I need to add more docs and unit tests. Currently I use the example project as my testbed, but this doesn’t scale well - it’s too easy to overlook rendering bugs in one of the pages. But I want to finish replacing the dependencies before I start writing all kinds of tests.

Other considerations and final thoughts

To be honest, I’m not sure how much demand there is for yet another static site generator. Am I building this for an audience of one? How generic should Saga be, or can I just make it work for my use case? How smart is it to even build a static site generator in Swift? The ecosystem of available libraries is so much bigger in the Python and JavaScript worlds. Also, running Swift on Linux is not very straight-forward, but I do really want to be able to automatically build and deploy my website on new commits using a CI system like Netlify. Yet another problem I recently came across is generating Twitter preview images for articles. Very easy to do with Python, but simply not possible at all using pure Swift. Which makes me ask myself again: why build a static site generator in Swift?
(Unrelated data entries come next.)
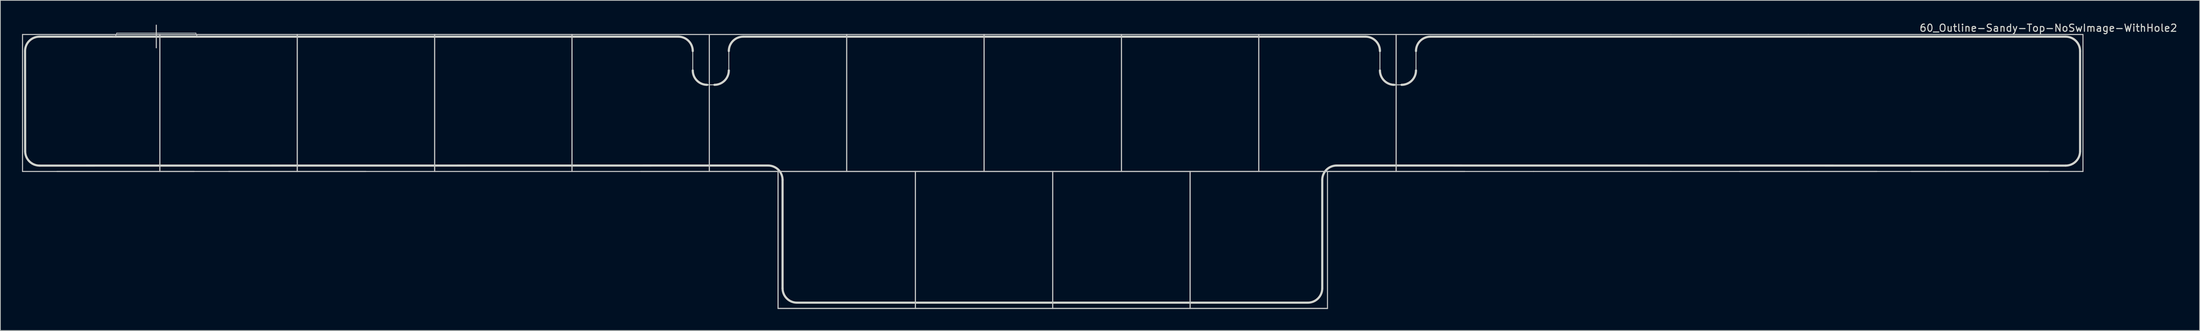
<source format=kicad_pcb>
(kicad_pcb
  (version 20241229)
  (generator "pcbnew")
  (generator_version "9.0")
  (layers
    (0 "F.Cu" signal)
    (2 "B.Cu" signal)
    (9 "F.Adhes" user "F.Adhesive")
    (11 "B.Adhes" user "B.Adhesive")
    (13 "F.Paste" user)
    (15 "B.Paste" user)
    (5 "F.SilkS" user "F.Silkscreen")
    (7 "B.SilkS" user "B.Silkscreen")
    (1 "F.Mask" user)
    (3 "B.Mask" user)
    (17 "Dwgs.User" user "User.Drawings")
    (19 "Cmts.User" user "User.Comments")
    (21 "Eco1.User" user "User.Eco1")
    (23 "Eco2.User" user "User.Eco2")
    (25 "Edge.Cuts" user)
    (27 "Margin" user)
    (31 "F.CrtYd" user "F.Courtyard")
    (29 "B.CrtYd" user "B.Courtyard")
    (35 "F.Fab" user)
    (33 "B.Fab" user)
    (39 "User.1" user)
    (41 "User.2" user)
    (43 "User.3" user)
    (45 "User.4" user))
  (footprint "60_Outline-Sandy-Top-NoSwImage-WithHole2"
    (layer "F.Cu")
    (at 142.95 20.798)
    (property "Reference" "60_Outline-Sandy-Top-NoSwImage-WithHole2" (at 138.075 -19.95 0) (layer "Edge.Cuts") (effects (font (size 1 1) (thickness 0.15))))
    (attr through_hole)
    (fp_line (start -142.875 -19.05) (end -123.825 -19.05) (stroke (width 0.15) (type solid)) (layer "Dwgs.User"))
    (fp_line (start -142.875 0) (end -142.875 -19.05) (stroke (width 0.15) (type solid)) (layer "Dwgs.User"))
    (fp_line (start -138.113 0) (end -119.062 0) (stroke (width 0.15) (type solid)) (layer "Dwgs.User"))
    (fp_line (start -129.825 -19.25) (end -118.825 -19.25) (stroke (width 0.1) (type solid)) (layer "Dwgs.User"))
    (fp_line (start -124.325 -20.35) (end -124.325 -17.2) (stroke (width 0.15) (type solid)) (layer "Dwgs.User"))
    (fp_line (start -123.825 -19.05) (end -123.825 0) (stroke (width 0.15) (type solid)) (layer "Dwgs.User"))
    (fp_line (start -123.825 -19.05) (end -104.775 -19.05) (stroke (width 0.15) (type solid)) (layer "Dwgs.User"))
    (fp_line (start -123.825 0) (end -142.875 0) (stroke (width 0.15) (type solid)) (layer "Dwgs.User"))
    (fp_line (start -123.825 0) (end -123.825 -19.05) (stroke (width 0.15) (type solid)) (layer "Dwgs.User"))
    (fp_line (start -114.3 0) (end -95.25 0) (stroke (width 0.15) (type solid)) (layer "Dwgs.User"))
    (fp_line (start -104.775 -19.05) (end -104.775 0) (stroke (width 0.15) (type solid)) (layer "Dwgs.User"))
    (fp_line (start -104.775 -19.05) (end -85.725 -19.05) (stroke (width 0.15) (type solid)) (layer "Dwgs.User"))
    (fp_line (start -104.775 0) (end -123.825 0) (stroke (width 0.15) (type solid)) (layer "Dwgs.User"))
    (fp_line (start -104.775 0) (end -104.775 -19.05) (stroke (width 0.15) (type solid)) (layer "Dwgs.User"))
    (fp_line (start -85.725 -19.05) (end -85.725 0) (stroke (width 0.15) (type solid)) (layer "Dwgs.User"))
    (fp_line (start -85.725 -19.05) (end -66.675 -19.05) (stroke (width 0.15) (type solid)) (layer "Dwgs.User"))
    (fp_line (start -85.725 0) (end -104.775 0) (stroke (width 0.15) (type solid)) (layer "Dwgs.User"))
    (fp_line (start -85.725 0) (end -85.725 -19.05) (stroke (width 0.15) (type solid)) (layer "Dwgs.User"))
    (fp_line (start -66.675 -19.05) (end -66.675 0) (stroke (width 0.15) (type solid)) (layer "Dwgs.User"))
    (fp_line (start -66.675 -19.05) (end -47.625 -19.05) (stroke (width 0.15) (type solid)) (layer "Dwgs.User"))
    (fp_line (start -66.675 0) (end -85.725 0) (stroke (width 0.15) (type solid)) (layer "Dwgs.User"))
    (fp_line (start -66.675 0) (end -66.675 -19.05) (stroke (width 0.15) (type solid)) (layer "Dwgs.User"))
    (fp_line (start -57.15 0) (end -38.1 0) (stroke (width 0.15) (type solid)) (layer "Dwgs.User"))
    (fp_line (start -47.625 -19.05) (end -47.625 0) (stroke (width 0.15) (type solid)) (layer "Dwgs.User"))
    (fp_line (start -47.625 -19.05) (end -28.575 -19.05) (stroke (width 0.15) (type solid)) (layer "Dwgs.User"))
    (fp_line (start -47.625 0) (end -66.675 0) (stroke (width 0.15) (type solid)) (layer "Dwgs.User"))
    (fp_line (start -47.625 0) (end -47.625 -19.05) (stroke (width 0.15) (type solid)) (layer "Dwgs.User"))
    (fp_line (start -38.1 0) (end -38.1 19.05) (stroke (width 0.15) (type solid)) (layer "Dwgs.User"))
    (fp_line (start -38.1 0) (end -19.05 0) (stroke (width 0.15) (type solid)) (layer "Dwgs.User"))
    (fp_line (start -38.1 19.05) (end -38.1 0) (stroke (width 0.15) (type solid)) (layer "Dwgs.User"))
    (fp_line (start -38.1 19.05) (end -19.05 19.05) (stroke (width 0.15) (type solid)) (layer "Dwgs.User"))
    (fp_line (start -28.575 -19.05) (end -28.575 0) (stroke (width 0.15) (type solid)) (layer "Dwgs.User"))
    (fp_line (start -28.575 -19.05) (end -9.525 -19.05) (stroke (width 0.15) (type solid)) (layer "Dwgs.User"))
    (fp_line (start -28.575 0) (end -47.625 0) (stroke (width 0.15) (type solid)) (layer "Dwgs.User"))
    (fp_line (start -28.575 0) (end -28.575 -19.05) (stroke (width 0.15) (type solid)) (layer "Dwgs.User"))
    (fp_line (start -19.05 0) (end -19.05 19.05) (stroke (width 0.15) (type solid)) (layer "Dwgs.User"))
    (fp_line (start -19.05 0) (end 0 0) (stroke (width 0.15) (type solid)) (layer "Dwgs.User"))
    (fp_line (start -19.05 19.05) (end -38.1 19.05) (stroke (width 0.15) (type solid)) (layer "Dwgs.User"))
    (fp_line (start -19.05 19.05) (end -19.05 0) (stroke (width 0.15) (type solid)) (layer "Dwgs.User"))
    (fp_line (start -19.05 19.05) (end 0 19.05) (stroke (width 0.15) (type solid)) (layer "Dwgs.User"))
    (fp_line (start -9.525 -19.05) (end -9.525 0) (stroke (width 0.15) (type solid)) (layer "Dwgs.User"))
    (fp_line (start -9.525 -19.05) (end 9.525 -19.05) (stroke (width 0.15) (type solid)) (layer "Dwgs.User"))
    (fp_line (start -9.525 0) (end -28.575 0) (stroke (width 0.15) (type solid)) (layer "Dwgs.User"))
    (fp_line (start -9.525 0) (end -9.525 -19.05) (stroke (width 0.15) (type solid)) (layer "Dwgs.User"))
    (fp_line (start 0 0) (end 0 19.05) (stroke (width 0.15) (type solid)) (layer "Dwgs.User"))
    (fp_line (start 0 0) (end 19.05 0) (stroke (width 0.15) (type solid)) (layer "Dwgs.User"))
    (fp_line (start 0 19.05) (end -19.05 19.05) (stroke (width 0.15) (type solid)) (layer "Dwgs.User"))
    (fp_line (start 0 19.05) (end 0 0) (stroke (width 0.15) (type solid)) (layer "Dwgs.User"))
    (fp_line (start 0 19.05) (end 19.05 19.05) (stroke (width 0.15) (type solid)) (layer "Dwgs.User"))
    (fp_line (start 9.525 -19.05) (end 9.525 0) (stroke (width 0.15) (type solid)) (layer "Dwgs.User"))
    (fp_line (start 9.525 -19.05) (end 28.575 -19.05) (stroke (width 0.15) (type solid)) (layer "Dwgs.User"))
    (fp_line (start 9.525 0) (end -9.525 0) (stroke (width 0.15) (type solid)) (layer "Dwgs.User"))
    (fp_line (start 9.525 0) (end 9.525 -19.05) (stroke (width 0.15) (type solid)) (layer "Dwgs.User"))
    (fp_line (start 19.05 0) (end 19.05 19.05) (stroke (width 0.15) (type solid)) (layer "Dwgs.User"))
    (fp_line (start 19.05 0) (end 38.1 0) (stroke (width 0.15) (type solid)) (layer "Dwgs.User"))
    (fp_line (start 19.05 19.05) (end 0 19.05) (stroke (width 0.15) (type solid)) (layer "Dwgs.User"))
    (fp_line (start 19.05 19.05) (end 19.05 0) (stroke (width 0.15) (type solid)) (layer "Dwgs.User"))
    (fp_line (start 19.05 19.05) (end 38.1 19.05) (stroke (width 0.15) (type solid)) (layer "Dwgs.User"))
    (fp_line (start 28.575 -19.05) (end 28.575 0) (stroke (width 0.15) (type solid)) (layer "Dwgs.User"))
    (fp_line (start 28.575 -19.05) (end 47.625 -19.05) (stroke (width 0.15) (type solid)) (layer "Dwgs.User"))
    (fp_line (start 28.575 0) (end 9.525 0) (stroke (width 0.15) (type solid)) (layer "Dwgs.User"))
    (fp_line (start 28.575 0) (end 28.575 -19.05) (stroke (width 0.15) (type solid)) (layer "Dwgs.User"))
    (fp_line (start 38.1 0) (end 38.1 19.05) (stroke (width 0.15) (type solid)) (layer "Dwgs.User"))
    (fp_line (start 38.1 0) (end 57.15 0) (stroke (width 0.15) (type solid)) (layer "Dwgs.User"))
    (fp_line (start 38.1 19.05) (end 19.05 19.05) (stroke (width 0.15) (type solid)) (layer "Dwgs.User"))
    (fp_line (start 47.625 -19.05) (end 47.625 0) (stroke (width 0.15) (type solid)) (layer "Dwgs.User"))
    (fp_line (start 47.625 -19.05) (end 66.675 -19.05) (stroke (width 0.15) (type solid)) (layer "Dwgs.User"))
    (fp_line (start 47.625 0) (end 28.575 0) (stroke (width 0.15) (type solid)) (layer "Dwgs.User"))
    (fp_line (start 47.625 0) (end 47.625 -19.05) (stroke (width 0.15) (type solid)) (layer "Dwgs.User"))
    (fp_line (start 66.675 -19.05) (end 85.725 -19.05) (stroke (width 0.15) (type solid)) (layer "Dwgs.User"))
    (fp_line (start 66.675 0) (end 47.625 0) (stroke (width 0.15) (type solid)) (layer "Dwgs.User"))
    (fp_line (start 85.725 -19.05) (end 104.775 -19.05) (stroke (width 0.15) (type solid)) (layer "Dwgs.User"))
    (fp_line (start 85.725 0) (end 66.675 0) (stroke (width 0.15) (type solid)) (layer "Dwgs.User"))
    (fp_line (start 95.25 0) (end 114.3 0) (stroke (width 0.15) (type solid)) (layer "Dwgs.User"))
    (fp_line (start 104.775 -19.05) (end 123.825 -19.05) (stroke (width 0.15) (type solid)) (layer "Dwgs.User"))
    (fp_line (start 104.775 0) (end 85.725 0) (stroke (width 0.15) (type solid)) (layer "Dwgs.User"))
    (fp_line (start 119.062 0) (end 138.113 0) (stroke (width 0.15) (type solid)) (layer "Dwgs.User"))
    (fp_line (start 123.825 -19.05) (end 142.875 -19.05) (stroke (width 0.15) (type solid)) (layer "Dwgs.User"))
    (fp_line (start 123.825 0) (end 104.775 0) (stroke (width 0.15) (type solid)) (layer "Dwgs.User"))
    (fp_line (start 142.875 -19.05) (end 142.875 0) (stroke (width 0.15) (type solid)) (layer "Dwgs.User"))
    (fp_line (start 142.875 0) (end 123.825 0) (stroke (width 0.15) (type solid)) (layer "Dwgs.User"))
    (fp_arc (start -129.825 -19.25004) (mid -129.971447 -18.896487) (end -130.325 -18.75004) (stroke (width 0.1) (type solid)) (layer "Dwgs.User"))
    (fp_arc (start -118.325 -18.75004) (mid -118.678553 -18.896487) (end -118.825 -19.25004) (stroke (width 0.1) (type solid)) (layer "Dwgs.User"))
    (fp_circle (center -47.625 -14.5) (end -45.425 -14.5) (stroke (width 0.15) (type solid)) (fill no) (layer "Eco1.User"))
    (fp_circle (center 47.625 -14.5) (end 49.825 -14.5) (stroke (width 0.15) (type solid)) (fill no) (layer "Eco1.User"))
    (fp_line (start -142.511 -2.814) (end -142.525 -16.75) (stroke (width 0.3) (type solid)) (layer "Edge.Cuts"))
    (fp_line (start -140.511 -0.814) (end -39.475 -0.825) (stroke (width 0.3) (type solid)) (layer "Edge.Cuts"))
    (fp_line (start -51.925 -18.75) (end -140.525 -18.75) (stroke (width 0.3) (type solid)) (layer "Edge.Cuts"))
    (fp_line (start -49.925 -14.05) (end -49.925 -16.75) (stroke (width 0.12) (type solid)) (layer "Edge.Cuts"))
    (fp_line (start -47.925 -12.05) (end -46.925 -12.05) (stroke (width 0.12) (type solid)) (layer "Edge.Cuts"))
    (fp_line (start -44.925 -16.75) (end -44.925 -14.05) (stroke (width 0.12) (type solid)) (layer "Edge.Cuts"))
    (fp_line (start -37.471 16.25) (end -37.471 1.175) (stroke (width 0.3) (type solid)) (layer "Edge.Cuts"))
    (fp_line (start -35.471 18.25) (end 35.375 18.25) (stroke (width 0.3) (type solid)) (layer "Edge.Cuts"))
    (fp_line (start 37.375 16.25) (end 37.375 1.175) (stroke (width 0.3) (type solid)) (layer "Edge.Cuts"))
    (fp_line (start 39.375 -0.825) (end 140.475 -0.814) (stroke (width 0.3) (type solid)) (layer "Edge.Cuts"))
    (fp_line (start 43.375 -18.75) (end -42.925 -18.75) (stroke (width 0.3) (type solid)) (layer "Edge.Cuts"))
    (fp_line (start 45.375 -14.05) (end 45.375 -16.75) (stroke (width 0.12) (type solid)) (layer "Edge.Cuts"))
    (fp_line (start 47.375 -12.05) (end 48.375 -12.05) (stroke (width 0.12) (type solid)) (layer "Edge.Cuts"))
    (fp_line (start 50.375 -16.75) (end 50.375 -14.05) (stroke (width 0.12) (type solid)) (layer "Edge.Cuts"))
    (fp_line (start 140.475 -18.75) (end 52.375 -18.75) (stroke (width 0.3) (type solid)) (layer "Edge.Cuts"))
    (fp_line (start 142.475 -2.814) (end 142.475 -16.75) (stroke (width 0.3) (type solid)) (layer "Edge.Cuts"))
    (fp_arc (start -142.525 -16.75004) (mid -141.939214 -18.164254) (end -140.525 -18.75004) (stroke (width 0.3) (type solid)) (layer "Edge.Cuts"))
    (fp_arc (start -140.510786 -0.814254) (mid -141.925 -1.40004) (end -142.510786 -2.814254) (stroke (width 0.3) (type solid)) (layer "Edge.Cuts"))
    (fp_arc (start -51.925001 -18.750041) (mid -50.510787 -18.164255) (end -49.925001 -16.750041) (stroke (width 0.3) (type solid)) (layer "Edge.Cuts"))
    (fp_arc (start -47.925001 -12.05004) (mid -49.339214 -12.635827) (end -49.925001 -14.05004) (stroke (width 0.3) (type solid)) (layer "Edge.Cuts"))
    (fp_arc (start -44.925 -16.75004) (mid -44.339214 -18.164254) (end -42.925 -18.75004) (stroke (width 0.3) (type solid)) (layer "Edge.Cuts"))
    (fp_arc (start -44.925 -14.05004) (mid -45.510786 -12.635826) (end -46.925 -12.05004) (stroke (width 0.3) (type solid)) (layer "Edge.Cuts"))
    (fp_arc (start -39.470786 -0.82504) (mid -38.056572 -0.239254) (end -37.470786 1.17496) (stroke (width 0.3) (type solid)) (layer "Edge.Cuts"))
    (fp_arc (start -35.470786 18.24996) (mid -36.885 17.664174) (end -37.470786 16.24996) (stroke (width 0.3) (type solid)) (layer "Edge.Cuts"))
    (fp_arc (start 37.375 1.17496) (mid 37.960786 -0.239254) (end 39.375 -0.82504) (stroke (width 0.3) (type solid)) (layer "Edge.Cuts"))
    (fp_arc (start 37.375 16.24996) (mid 36.789214 17.664174) (end 35.375 18.24996) (stroke (width 0.3) (type solid)) (layer "Edge.Cuts"))
    (fp_arc (start 43.375 -18.75004) (mid 44.789214 -18.164254) (end 45.375 -16.75004) (stroke (width 0.3) (type solid)) (layer "Edge.Cuts"))
    (fp_arc (start 47.375 -12.05004) (mid 45.960786 -12.635826) (end 45.375 -14.05004) (stroke (width 0.3) (type solid)) (layer "Edge.Cuts"))
    (fp_arc (start 50.375001 -16.750039) (mid 50.960787 -18.164253) (end 52.375001 -18.750039) (stroke (width 0.3) (type solid)) (layer "Edge.Cuts"))
    (fp_arc (start 50.375001 -14.05004) (mid 49.789215 -12.635826) (end 48.375001 -12.05004) (stroke (width 0.3) (type solid)) (layer "Edge.Cuts"))
    (fp_arc (start 140.475 -18.75004) (mid 141.889214 -18.164254) (end 142.475 -16.75004) (stroke (width 0.3) (type solid)) (layer "Edge.Cuts"))
    (fp_arc (start 142.475 -2.814254) (mid 141.889183 -1.400096) (end 140.475 -0.814254) (stroke (width 0.3) (type solid)) (layer "Edge.Cuts")))
  (gr_rect
    (start -3 -3)
    (end 302.007 42.923)
    (stroke (width 0.1) (type default))
    (fill no)
    (layer "Edge.Cuts")))
</source>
I am having fun working on this project though, it’s also been a good exercise to design a nice API. And yes, the fact that Swift is strongly typed is of course a huge advantage (as well as a burden, sometimes - dealing with multiple metadata types would be a lot easier in Python or JavaScript!).

One thing that’s kind of a must-have for a static site generator is an auto-watch auto-refresh server mode. This is so handy when writing articles: hit save and your browser immediately refreshes with the latest version of the rendered article. Or while working on the templates or the css files, it’s truly a life saver. How would I go about adding this to Saga? I (mostly) know how to do it in Python, but in Swift it’s going to be a challenge for sure. Which makes me wonder again: who am I building this for? If it’s just for me, why not just stick with liquidluck, even though it’s unmaintained?

I think the answer is as follows: if I can make Saga work for my own website without loosing any functionality, I will. I’ll switch away from liquidluck and maintain Saga going forward, adding things like an auto-watch server mode. If I can’t find good third-party libraries to do the Markdown parsing and code highlighting, I’ll write Saga off as a nice experiment that I had fun playing around with, but I won’t put more time into it. We’ll see how it goes, you can definitely expect at least one more article about Saga in the future.